Folha - O FMI elogiou Moçambique no último dia 9 pela recuperação econômica após as cheias de 2000/2001 (as piores dos últimos 50 anos), e a previsão de crescimento do PIB é de 9%. A que o sr. atribui esse desempenho? O sr. vem de um partido originalmente de linha marxista. Pode-se conciliar uma economia de mercado com uma ênfase no social?
Chissano -
Não tenho uma fórmula que possa vender ou emprestar. O fato de nós termos nos empenhado nessa linha socialista ou marxista em tentar resolver os problemas sociais nos ajuda a ver que é necessário primeiro fazer crescer a economia para termos os meios com que viabilizar um programa. Como partido socialista, o bem-estar do povo é o mais importante, mas precisamos criar os meios. Isso só pode ser feito através do crescimento econômico. Temos conseguido manter um certo equilíbrio. Temos muito desemprego, mas estamos a fazer esforços para criar programas de investimento capazes de absorver os desempregados. Assim, estamos a desenvolver o turismo. A atividade açucareira estava paralisada e nós tivemos uma grande negociação com o FMI e o Banco Mundial para revitalizarmos a indústria açucareira.

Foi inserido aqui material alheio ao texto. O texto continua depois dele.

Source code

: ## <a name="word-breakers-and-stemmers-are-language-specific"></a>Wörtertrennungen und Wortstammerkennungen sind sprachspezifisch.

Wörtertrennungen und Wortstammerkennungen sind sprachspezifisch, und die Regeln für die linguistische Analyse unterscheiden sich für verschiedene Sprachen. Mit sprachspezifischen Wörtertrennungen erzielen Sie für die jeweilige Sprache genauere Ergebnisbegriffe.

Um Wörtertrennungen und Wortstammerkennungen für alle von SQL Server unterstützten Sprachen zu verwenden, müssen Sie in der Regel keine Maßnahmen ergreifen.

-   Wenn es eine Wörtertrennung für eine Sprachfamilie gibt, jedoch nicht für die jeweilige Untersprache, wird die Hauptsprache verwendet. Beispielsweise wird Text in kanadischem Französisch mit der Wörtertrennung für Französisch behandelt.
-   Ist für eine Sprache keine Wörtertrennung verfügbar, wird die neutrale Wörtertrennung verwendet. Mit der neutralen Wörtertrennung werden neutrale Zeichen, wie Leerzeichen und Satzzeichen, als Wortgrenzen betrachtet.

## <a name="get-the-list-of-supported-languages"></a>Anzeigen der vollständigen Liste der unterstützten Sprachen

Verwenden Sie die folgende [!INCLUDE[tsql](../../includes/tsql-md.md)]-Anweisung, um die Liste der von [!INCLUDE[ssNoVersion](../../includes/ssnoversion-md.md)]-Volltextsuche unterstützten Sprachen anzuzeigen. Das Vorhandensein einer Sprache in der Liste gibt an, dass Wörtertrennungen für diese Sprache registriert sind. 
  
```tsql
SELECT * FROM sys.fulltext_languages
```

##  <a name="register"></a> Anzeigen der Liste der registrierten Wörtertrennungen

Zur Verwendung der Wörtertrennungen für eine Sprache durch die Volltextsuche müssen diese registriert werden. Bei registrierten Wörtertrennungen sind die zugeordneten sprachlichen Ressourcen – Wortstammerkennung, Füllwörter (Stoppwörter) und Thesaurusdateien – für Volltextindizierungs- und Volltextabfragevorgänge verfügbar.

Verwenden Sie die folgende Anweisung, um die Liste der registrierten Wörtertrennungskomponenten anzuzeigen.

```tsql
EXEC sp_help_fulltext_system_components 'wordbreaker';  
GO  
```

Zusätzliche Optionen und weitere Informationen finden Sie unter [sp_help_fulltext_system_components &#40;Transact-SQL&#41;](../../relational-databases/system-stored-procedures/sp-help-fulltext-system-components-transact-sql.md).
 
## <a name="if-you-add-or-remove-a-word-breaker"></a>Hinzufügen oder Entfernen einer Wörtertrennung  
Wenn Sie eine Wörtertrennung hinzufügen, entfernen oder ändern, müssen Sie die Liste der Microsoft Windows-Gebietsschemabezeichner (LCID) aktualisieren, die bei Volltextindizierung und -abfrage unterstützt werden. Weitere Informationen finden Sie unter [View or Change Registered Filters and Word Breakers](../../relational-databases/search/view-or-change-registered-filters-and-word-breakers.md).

Folha - A desnutrição é um problema grave em Moçambique, que afeta 54% da população, segundo a ONU. E o país (com outros da África subsaariana) ocupa a 170ª posição no Índice de Desenvolvimento Humano (IDH) da ONU. O que está sendo feito para combater a fome?
Chissano -
Incentivamos uma produção diversificada e tentamos levar ao conhecimento do camponês as formas de utilização dos produtos que tem para sua alimentação. Há muitos produtos que existem e cuja utilização, quando malfeita, provoca desnutrição. Temos um atraso na pecuária por causa das várias calamidades, da guerra etc. Hoje estamos a repovoar o país com o gado, com a piscicultura. Iniciamos uma experiência-piloto na Província de Manica. Começamos há pouco tempo e há uma população que produz o seu próprio peixe sem depender do rio ou do mar. Isso melhora a qualidade de seus alimentos. E estamos a produzir mais cereais. Temos auto-suficiência quase total em milho, exceto com a seca, que afeta mais de 600 mil pessoas. E temos um programa para aumentar a produção de arroz e em pouco tempo chegarmos à auto-suficiência.

Folha - O que o sr. pensa dos transgênicos?
Chissano -
Promulgamos uma lei que proíbe a importação desses produtos geneticamente manipulados por causa da controvérsia. Aguardamos aquilo que os cientistas vão nos dizer, se sim ou não. Os EUA estão quase certos de que não há perigo, mas o Brasil está a fazer as suas experiências. Estamos a acompanhar e estamos dispostos a alterar a lei para permitir a importação, mas neste momento nós não estamos a aceitar esses produtos no nosso país.